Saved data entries
BEGIN

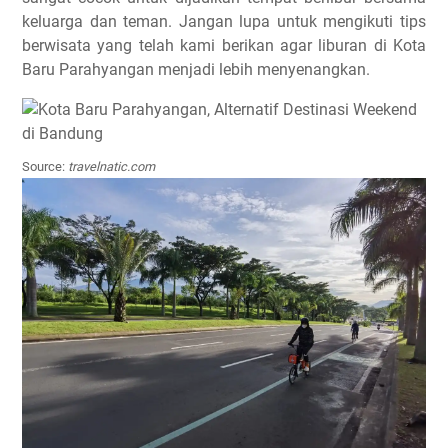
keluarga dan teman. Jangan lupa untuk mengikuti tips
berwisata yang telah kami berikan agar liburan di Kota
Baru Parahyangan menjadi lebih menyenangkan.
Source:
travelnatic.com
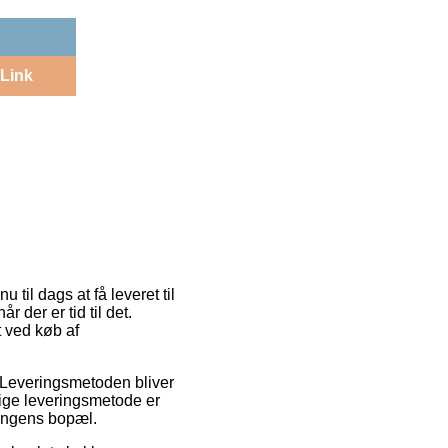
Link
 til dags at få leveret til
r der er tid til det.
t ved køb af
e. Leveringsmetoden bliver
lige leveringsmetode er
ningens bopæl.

END

TASK GOAL
Count how many lines in the items above contain the string "agar", treating uppercase and lowercase letters as different. Reply with the number only.

PROBLEM SOLUTION
1